(Transcribed page contents)
———
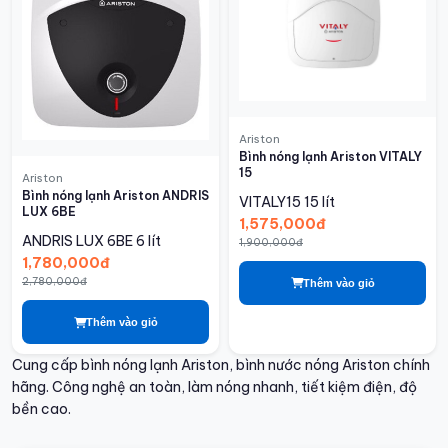
Ariston
Bình nóng lạnh Ariston VITALY
15
Ariston
Bình nóng lạnh Ariston ANDRIS
VITALY15
15 lít
LUX 6BE
1,575,000đ
ANDRIS LUX 6BE
6 lít
1,900,000đ
1,780,000đ
2,780,000đ
Thêm vào giỏ
Thêm vào giỏ
Cung cấp bình nóng lạnh Ariston, bình nước nóng Ariston chính
hãng. Công nghệ an toàn, làm nóng nhanh, tiết kiệm điện, độ
bền cao.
———
- Your instructions
Taking the lines above one at a time, give the number of them that contain the string "lạnh". Add nothing else.

- Task result
3